Mali's West African neighbours have told the military junta that seized control ten days ago it must transfer power to a civilian-led transitional government immediately, and hold elections within a year.

Following the overthrow of President Ibrahim Boubacar Keita on August 18., the 15-member ECOWAS group suspended Mali from its institutions, shut borders and halted financial flows with the country.

It reinforced that hard line on Friday night, because of fears prolonged instability in Mali could undermine the fight against Islamist militants there and in the wider Sahel region.

ECOWAS said it would lift sanctions gradually if the coup leaders complied with four demands.

A transitional government must be formed quickly; it must oversee legislative and presidential elections within a year; Mali's transitional president and prime minister must be civilians and be banned from running in those elections.
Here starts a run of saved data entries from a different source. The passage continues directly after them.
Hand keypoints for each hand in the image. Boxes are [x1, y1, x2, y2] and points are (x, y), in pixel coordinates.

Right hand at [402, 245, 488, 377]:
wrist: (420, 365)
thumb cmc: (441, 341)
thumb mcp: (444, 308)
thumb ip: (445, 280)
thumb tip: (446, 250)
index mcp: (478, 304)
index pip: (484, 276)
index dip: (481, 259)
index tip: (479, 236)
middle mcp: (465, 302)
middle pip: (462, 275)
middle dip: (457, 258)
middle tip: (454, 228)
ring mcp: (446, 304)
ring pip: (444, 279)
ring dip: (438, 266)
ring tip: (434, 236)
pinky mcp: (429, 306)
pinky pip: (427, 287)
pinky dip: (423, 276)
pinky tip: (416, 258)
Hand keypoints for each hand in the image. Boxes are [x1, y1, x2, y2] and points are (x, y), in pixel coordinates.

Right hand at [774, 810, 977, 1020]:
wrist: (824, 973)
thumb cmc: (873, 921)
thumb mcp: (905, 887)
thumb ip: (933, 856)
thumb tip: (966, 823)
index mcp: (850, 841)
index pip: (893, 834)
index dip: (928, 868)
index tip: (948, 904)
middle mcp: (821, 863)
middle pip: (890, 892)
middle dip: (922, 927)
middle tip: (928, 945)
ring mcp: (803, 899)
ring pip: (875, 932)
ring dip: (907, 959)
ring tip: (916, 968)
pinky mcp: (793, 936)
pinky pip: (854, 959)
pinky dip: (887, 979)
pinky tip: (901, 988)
The junta said it was studying the bloc's declaration.

And issued a statement inviting Mali's political parties, including Keita's ruling coalition, to a meeting on Saturday to discuss the organisation of the transition.

But some members of the opposition coalition, the M5-RFP, said it was up to Mali to decide timings, and identify what needed to be done -- and accused ECOWAS of misreading the situation.

The junta leaders said they seized power because the country was sinking into chaos, insecurity and corruption, blaming poor leadership.

The soldiers behind the coup are anxious to get the sanctions lifted and, as a gesture of goodwill, released Keita on Thursday and allowed him to return home.